I don't know about any case in Texas. I do know about a case in Missoula, Montana where a guy with the last name Kaarma shot a teenager in his garage. He had left the garage open hoping someone would enter illegally so he could shoot them. He blasted the German high school student four times with a shotgun. He tried to use the Castle Doctrine for his defense and failed. I didn't hear about anyone testifying about an altered shotgun. Please don't pop any blood vessels worrying about the inside of my G21 being too shiny, I know I won't! 
Goldwing


----------



## hud35500 (May 8, 2010)

"Some people you just can't reach!" Oh well, I tried!


----------



## Goldwing (Nov 5, 2014)

hud35500 said:


> "Some people you just can't reach!" Oh well, I tried!

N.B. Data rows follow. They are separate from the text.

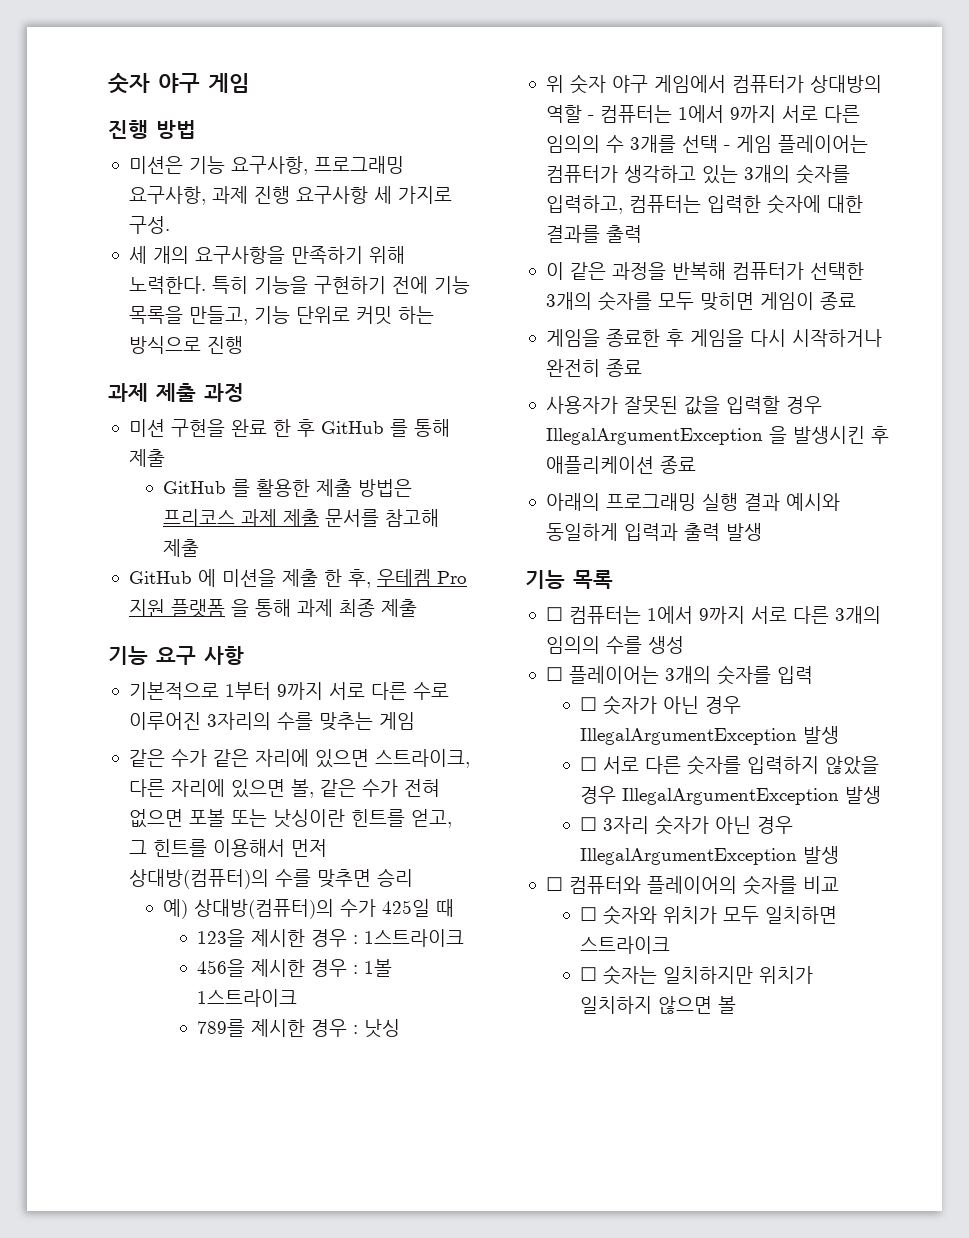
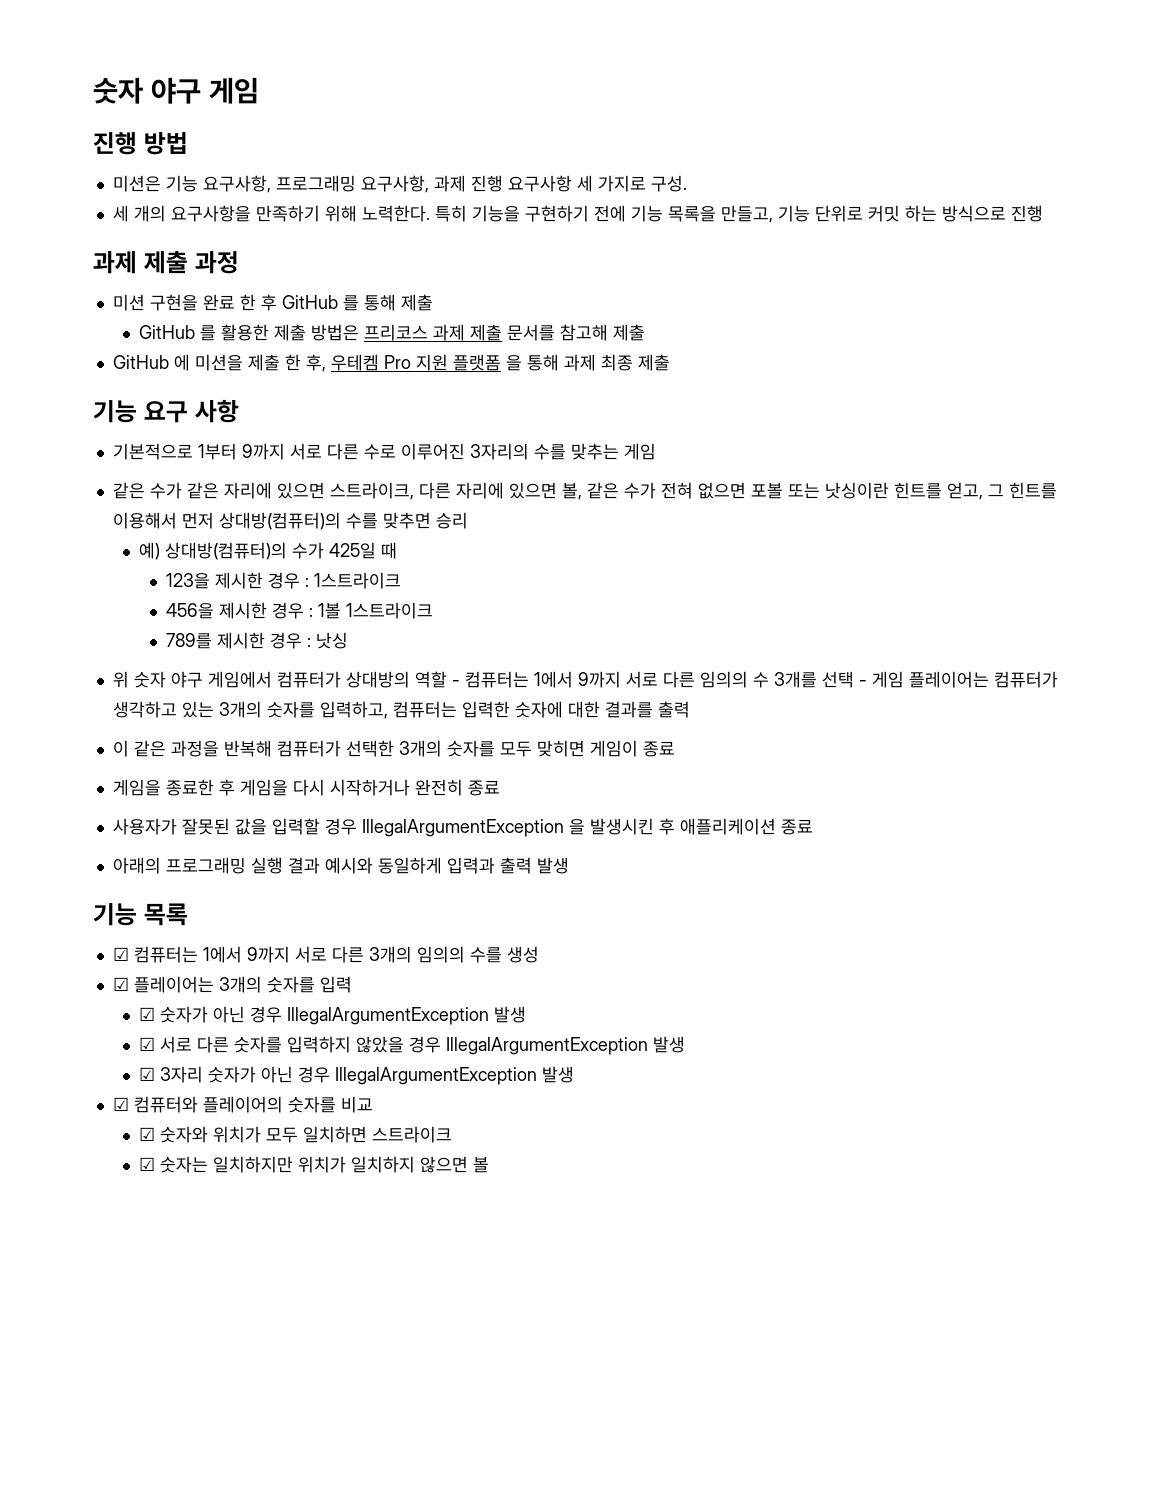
[545,607,563,621] ☐ -> [112,947,129,961] ☑
[545,667,563,681] ☐ -> [112,977,129,991] ☑
[579,695,741,715] [579,726,839,745] [579,757,597,771] ☐ 숫자가 아닌 경우 IllegalArgumentException 발생 // ☐ -> [139,1006,527,1025] [139,1037,156,1051] ☑ 숫자가 아닌 경우 IllegalArgumentException 발생 // ☑
[579,817,597,831] ☐ -> [139,1067,156,1081] ☑
[545,877,563,891] ☐ -> [112,1097,129,1111] ☑
[579,907,597,921] ☐ -> [139,1127,156,1141] ☑
[579,967,597,981] ☐ -> [139,1157,156,1171] ☑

I can see that you tried. I can't be reached with B.S. and bluster and referencing all of these cases where good shootings that turned into good guy convictions because their triggers weren't of a certain weight. Is there an actual shooting of a teenager in a garage in Texas, or are you referring to the Missoula shooting and ignoring the facts? Sorry HUD but I am forced to call BULLSHIT!
Goldwing


----------



## neorebel (Dec 25, 2013)

If the trigger is around 5 pounds you're fine. 

That is the industry standard. 

He probably just polished the surfaces and no one would know the difference as long as it's around 5 pounds anyway. 

When it comes to lawyers tell them as little as possible in court. NEVER elaborate or get cocky.


----------



## denner (Jun 3, 2011)

45acpnut said:


> Please give us specific cases where this has happened.


Maybe it has never happened, but I assume it has. This was written by an attorney for the Armed Citizen Legal Defense Network. Only you can decide, also remember just because you may not be convicted in a close call, most assuredly a civil suit will follow with the burden of proof being much, much, lower for the plaintiff's attorney. I'm not alluding to the OP's trigger job in this instance as reaching concern, but it's a good read none the less and very illustrative on how the courts, jury and prosecution may work depending. "You takes your chances."

https://www.armedcitizensnetwork.org/gun-modifications


----------



## Smitty79 (Oct 19, 2012)

I think the best trigger job for an EDC gun is lots of rounds down range. It will smooth things out and reduce the pull, like a limited polish job.


----------